### WHAT TO PRODUCE
Look through the listing below for the string "construagi". Show each line where it occurs.

### EXERCISE INPUT
+-------+

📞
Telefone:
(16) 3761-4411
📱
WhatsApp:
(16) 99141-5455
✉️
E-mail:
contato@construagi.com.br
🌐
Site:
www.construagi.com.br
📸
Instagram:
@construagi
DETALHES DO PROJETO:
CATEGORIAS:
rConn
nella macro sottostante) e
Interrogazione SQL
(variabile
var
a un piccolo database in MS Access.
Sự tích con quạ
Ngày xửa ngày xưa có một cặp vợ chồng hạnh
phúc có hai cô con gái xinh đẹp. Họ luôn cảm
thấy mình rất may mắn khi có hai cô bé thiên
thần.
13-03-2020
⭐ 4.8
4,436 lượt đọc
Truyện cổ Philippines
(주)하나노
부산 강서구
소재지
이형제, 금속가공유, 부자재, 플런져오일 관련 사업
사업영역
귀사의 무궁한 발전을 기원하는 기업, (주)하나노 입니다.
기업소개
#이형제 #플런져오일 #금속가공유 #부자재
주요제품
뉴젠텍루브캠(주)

+-------+

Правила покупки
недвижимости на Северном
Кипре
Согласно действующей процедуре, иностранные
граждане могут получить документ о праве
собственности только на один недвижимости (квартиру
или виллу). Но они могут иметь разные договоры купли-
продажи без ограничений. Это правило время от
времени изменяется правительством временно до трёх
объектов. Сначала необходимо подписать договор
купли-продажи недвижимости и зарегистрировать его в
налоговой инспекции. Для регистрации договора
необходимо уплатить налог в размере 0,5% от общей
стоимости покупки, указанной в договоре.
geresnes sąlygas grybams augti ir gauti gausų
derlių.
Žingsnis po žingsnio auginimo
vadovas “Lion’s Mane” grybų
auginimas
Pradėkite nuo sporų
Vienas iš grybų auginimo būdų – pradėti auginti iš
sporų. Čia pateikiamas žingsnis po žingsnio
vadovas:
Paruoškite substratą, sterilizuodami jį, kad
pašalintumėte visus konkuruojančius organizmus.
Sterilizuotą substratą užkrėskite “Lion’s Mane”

+-------+

### FINISHED EXERCISE
contato@construagi.com.br
www.construagi.com.br
@construagi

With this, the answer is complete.